WASHINGTON (NEXSTAR) — While many Americans are struggling because of the economic downturn stemming from the coronavirus, the nation’s veterans may be more prone to financial hardship.
“I think the veteran population is disproportionately negatively affected by the COVID virus,” said Michael Linnington, Wounded Warriors Project CEO.
Linnington says many veterans have gig economy or vocational trade jobs that can’t be done from home.
“Or they’re hourly employees. Many of them are on fixed incomes that don’t file tax returns,” Linnington explains.
On Thursday the organization committed $10 million for wounded veterans who’ve lost their income. Ten thousand families will get a one-time $1,000 check to help cover basic needs.
“Rent payments, pay their utility bill. Buy food for their families. These stories are really poignant and difficult,” Linnington said.
Some veterans worry that even accepting a stimulus check from the government may increase their overall income to a level where they no longer qualify for VA benefits. It’s an issue Congress is now taking up.

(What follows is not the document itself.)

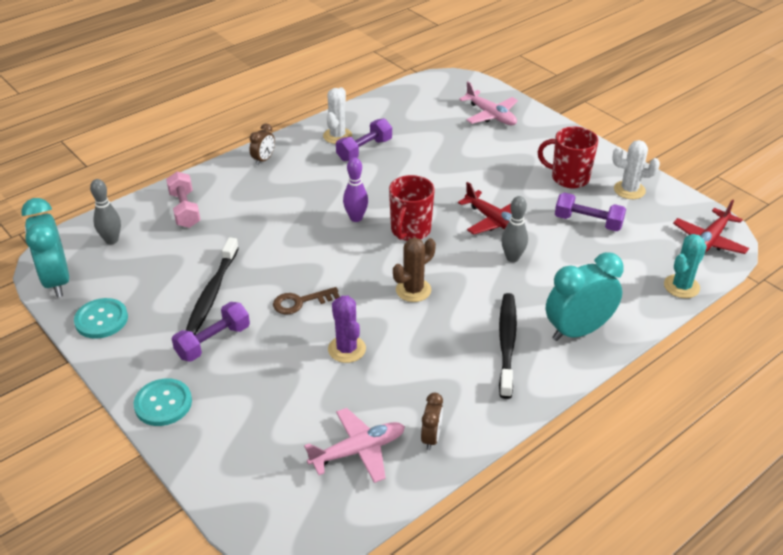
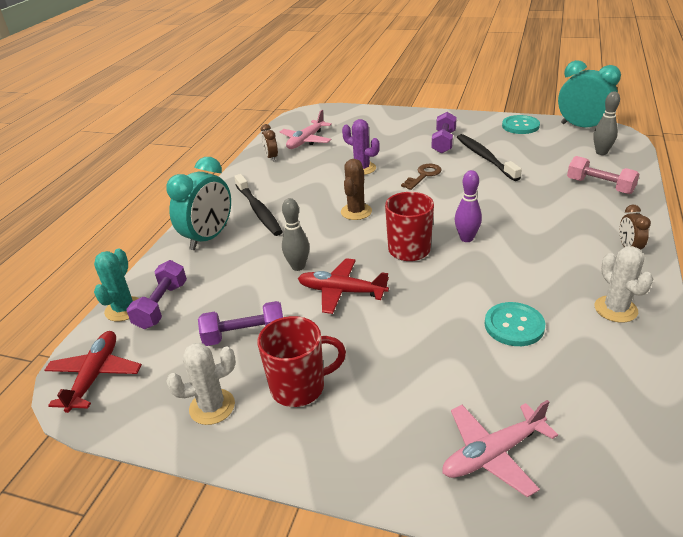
camera: 150 degrees right, 5 degrees down
(163, 403) = (427, 118): turquoise button -> turquoise button (514, 325)
(364, 150) = (562, 306): purple dumbbell -> purple dumbbell (161, 305)
(491, 115) = (493, 454): pink plane -> pink plane turned 45 degrees counterclockwise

“We’ve put in legislation to protect them from being disqualified from those programs,” said Rep. Mark Takano, C-Calif.
But Congressman Takano says stimulus benefits may also complicate many veterans’ tax situations, especially those on disability who don’t typically pay income tax.
“This very special class of veterans really needs the VA and the IRS, and the Treasury department to figure out a solution,” Takano said.
He says the Veterans Affairs Committee will continue to push all relevant agencies so no veteran loses any benefits.